▸ **Task description**: If a line in the entries below includes the string "CIRCLE", copy it out.

▸ **Material supplied**:

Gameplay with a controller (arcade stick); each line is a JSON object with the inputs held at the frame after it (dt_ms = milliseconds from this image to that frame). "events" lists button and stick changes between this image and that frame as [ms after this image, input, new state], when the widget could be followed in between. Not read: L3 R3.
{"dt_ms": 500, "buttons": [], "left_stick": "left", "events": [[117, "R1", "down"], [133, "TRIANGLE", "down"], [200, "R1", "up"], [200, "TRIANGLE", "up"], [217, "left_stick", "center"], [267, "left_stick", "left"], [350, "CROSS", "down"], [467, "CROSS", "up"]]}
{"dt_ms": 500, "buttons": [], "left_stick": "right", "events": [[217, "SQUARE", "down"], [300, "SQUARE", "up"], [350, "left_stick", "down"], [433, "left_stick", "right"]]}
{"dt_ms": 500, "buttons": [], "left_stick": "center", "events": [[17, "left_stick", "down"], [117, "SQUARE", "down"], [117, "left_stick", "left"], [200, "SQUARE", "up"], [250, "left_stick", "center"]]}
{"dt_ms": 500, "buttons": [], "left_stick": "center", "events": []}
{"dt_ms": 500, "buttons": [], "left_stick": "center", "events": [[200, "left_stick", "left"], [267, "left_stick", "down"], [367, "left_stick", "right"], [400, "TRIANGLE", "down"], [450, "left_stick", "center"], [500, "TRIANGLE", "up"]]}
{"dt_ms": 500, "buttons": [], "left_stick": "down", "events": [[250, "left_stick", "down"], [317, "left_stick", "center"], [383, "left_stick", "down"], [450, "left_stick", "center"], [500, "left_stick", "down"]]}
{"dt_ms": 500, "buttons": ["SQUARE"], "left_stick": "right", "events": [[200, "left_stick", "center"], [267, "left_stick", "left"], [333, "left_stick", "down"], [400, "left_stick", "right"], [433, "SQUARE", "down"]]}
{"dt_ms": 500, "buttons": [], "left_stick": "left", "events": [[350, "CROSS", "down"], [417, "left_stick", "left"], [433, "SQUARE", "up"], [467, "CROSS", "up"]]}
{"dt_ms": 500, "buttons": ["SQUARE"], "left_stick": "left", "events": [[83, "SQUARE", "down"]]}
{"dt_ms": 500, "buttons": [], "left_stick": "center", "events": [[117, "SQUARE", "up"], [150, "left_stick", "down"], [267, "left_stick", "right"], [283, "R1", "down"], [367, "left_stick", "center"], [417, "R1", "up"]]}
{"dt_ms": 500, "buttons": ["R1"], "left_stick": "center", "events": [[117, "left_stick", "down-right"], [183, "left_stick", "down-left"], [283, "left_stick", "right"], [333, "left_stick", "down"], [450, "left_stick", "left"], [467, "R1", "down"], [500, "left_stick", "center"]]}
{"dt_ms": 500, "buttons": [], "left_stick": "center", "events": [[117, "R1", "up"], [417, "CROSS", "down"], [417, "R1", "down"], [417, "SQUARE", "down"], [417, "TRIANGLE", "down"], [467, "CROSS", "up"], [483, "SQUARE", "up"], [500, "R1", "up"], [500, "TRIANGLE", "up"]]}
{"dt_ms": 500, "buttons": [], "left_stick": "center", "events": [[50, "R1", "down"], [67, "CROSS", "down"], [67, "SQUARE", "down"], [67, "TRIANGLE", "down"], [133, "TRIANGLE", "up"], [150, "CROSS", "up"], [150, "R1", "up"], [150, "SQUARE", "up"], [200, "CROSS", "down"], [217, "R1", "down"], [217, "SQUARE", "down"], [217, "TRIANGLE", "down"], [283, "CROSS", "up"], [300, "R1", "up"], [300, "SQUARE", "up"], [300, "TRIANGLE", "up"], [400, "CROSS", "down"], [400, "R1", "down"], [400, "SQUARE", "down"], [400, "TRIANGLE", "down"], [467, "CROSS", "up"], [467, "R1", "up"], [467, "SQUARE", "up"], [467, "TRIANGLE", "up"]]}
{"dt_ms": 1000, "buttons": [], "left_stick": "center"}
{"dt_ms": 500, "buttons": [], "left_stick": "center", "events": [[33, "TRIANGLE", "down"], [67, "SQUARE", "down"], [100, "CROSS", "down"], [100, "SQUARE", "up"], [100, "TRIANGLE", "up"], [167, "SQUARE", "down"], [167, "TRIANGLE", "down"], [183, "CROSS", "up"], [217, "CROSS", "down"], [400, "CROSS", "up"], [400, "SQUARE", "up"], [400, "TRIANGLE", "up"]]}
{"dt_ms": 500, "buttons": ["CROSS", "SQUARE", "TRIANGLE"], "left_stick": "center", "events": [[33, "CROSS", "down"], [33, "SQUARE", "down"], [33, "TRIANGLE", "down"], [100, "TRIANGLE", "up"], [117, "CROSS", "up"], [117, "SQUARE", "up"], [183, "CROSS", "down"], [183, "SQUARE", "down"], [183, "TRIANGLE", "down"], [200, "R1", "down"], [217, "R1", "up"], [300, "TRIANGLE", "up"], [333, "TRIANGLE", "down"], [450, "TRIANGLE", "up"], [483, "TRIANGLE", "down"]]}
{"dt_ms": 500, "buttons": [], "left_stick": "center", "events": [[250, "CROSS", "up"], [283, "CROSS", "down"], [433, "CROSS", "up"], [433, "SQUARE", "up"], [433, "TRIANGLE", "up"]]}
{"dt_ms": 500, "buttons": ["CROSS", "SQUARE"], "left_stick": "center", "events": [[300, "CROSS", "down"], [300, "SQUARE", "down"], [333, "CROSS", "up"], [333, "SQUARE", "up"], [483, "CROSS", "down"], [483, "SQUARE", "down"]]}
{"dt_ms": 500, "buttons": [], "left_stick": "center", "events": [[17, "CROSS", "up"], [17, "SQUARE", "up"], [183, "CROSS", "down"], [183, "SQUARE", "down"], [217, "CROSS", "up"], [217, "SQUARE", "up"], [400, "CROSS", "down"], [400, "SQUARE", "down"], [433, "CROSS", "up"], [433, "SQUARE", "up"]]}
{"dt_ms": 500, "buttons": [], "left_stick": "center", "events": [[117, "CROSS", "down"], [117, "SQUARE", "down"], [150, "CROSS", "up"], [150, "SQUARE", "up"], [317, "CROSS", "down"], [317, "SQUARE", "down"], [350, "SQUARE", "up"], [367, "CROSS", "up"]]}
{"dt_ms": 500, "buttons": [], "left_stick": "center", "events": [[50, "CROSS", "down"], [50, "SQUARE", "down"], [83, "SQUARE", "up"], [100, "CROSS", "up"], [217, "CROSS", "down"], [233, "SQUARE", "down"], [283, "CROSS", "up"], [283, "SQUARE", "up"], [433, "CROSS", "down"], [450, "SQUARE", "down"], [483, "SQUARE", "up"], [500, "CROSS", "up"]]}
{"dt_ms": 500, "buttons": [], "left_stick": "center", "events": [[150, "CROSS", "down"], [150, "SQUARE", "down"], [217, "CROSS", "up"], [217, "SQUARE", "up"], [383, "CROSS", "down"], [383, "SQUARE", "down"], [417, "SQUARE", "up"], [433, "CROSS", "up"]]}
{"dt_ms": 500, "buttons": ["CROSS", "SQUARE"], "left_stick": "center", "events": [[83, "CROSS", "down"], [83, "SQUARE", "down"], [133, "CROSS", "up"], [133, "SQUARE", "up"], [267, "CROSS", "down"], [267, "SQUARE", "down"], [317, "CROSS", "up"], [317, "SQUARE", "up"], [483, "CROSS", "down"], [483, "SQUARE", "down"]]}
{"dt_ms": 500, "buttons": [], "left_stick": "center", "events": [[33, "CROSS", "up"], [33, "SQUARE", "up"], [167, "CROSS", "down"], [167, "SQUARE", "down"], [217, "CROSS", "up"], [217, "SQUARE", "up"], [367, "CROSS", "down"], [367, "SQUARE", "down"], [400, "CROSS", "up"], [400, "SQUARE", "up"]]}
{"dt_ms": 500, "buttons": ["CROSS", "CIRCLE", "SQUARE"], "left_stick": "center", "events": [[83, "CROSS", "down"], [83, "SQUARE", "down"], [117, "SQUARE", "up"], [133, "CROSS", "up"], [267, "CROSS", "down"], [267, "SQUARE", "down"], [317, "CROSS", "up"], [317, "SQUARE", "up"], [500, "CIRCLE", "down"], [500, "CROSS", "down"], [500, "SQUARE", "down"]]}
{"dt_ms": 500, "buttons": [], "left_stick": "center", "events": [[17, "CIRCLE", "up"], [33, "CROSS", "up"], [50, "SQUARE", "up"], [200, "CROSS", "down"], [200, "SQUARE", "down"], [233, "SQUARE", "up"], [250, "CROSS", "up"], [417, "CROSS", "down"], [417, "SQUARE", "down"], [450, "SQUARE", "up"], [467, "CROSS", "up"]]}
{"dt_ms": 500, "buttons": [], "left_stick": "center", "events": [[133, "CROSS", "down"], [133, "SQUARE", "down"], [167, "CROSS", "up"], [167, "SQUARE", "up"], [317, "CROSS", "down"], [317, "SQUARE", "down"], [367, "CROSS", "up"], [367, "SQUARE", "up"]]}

▸ **The completed task**:
{"dt_ms": 500, "buttons": ["CROSS", "CIRCLE", "SQUARE"], "left_stick": "center", "events": [[83, "CROSS", "down"], [83, "SQUARE", "down"], [117, "SQUARE", "up"], [133, "CROSS", "up"], [267, "CROSS", "down"], [267, "SQUARE", "down"], [317, "CROSS", "up"], [317, "SQUARE", "up"], [500, "CIRCLE", "down"], [500, "CROSS", "down"], [500, "SQUARE", "down"]]}
{"dt_ms": 500, "buttons": [], "left_stick": "center", "events": [[17, "CIRCLE", "up"], [33, "CROSS", "up"], [50, "SQUARE", "up"], [200, "CROSS", "down"], [200, "SQUARE", "down"], [233, "SQUARE", "up"], [250, "CROSS", "up"], [417, "CROSS", "down"], [417, "SQUARE", "down"], [450, "SQUARE", "up"], [467, "CROSS", "up"]]}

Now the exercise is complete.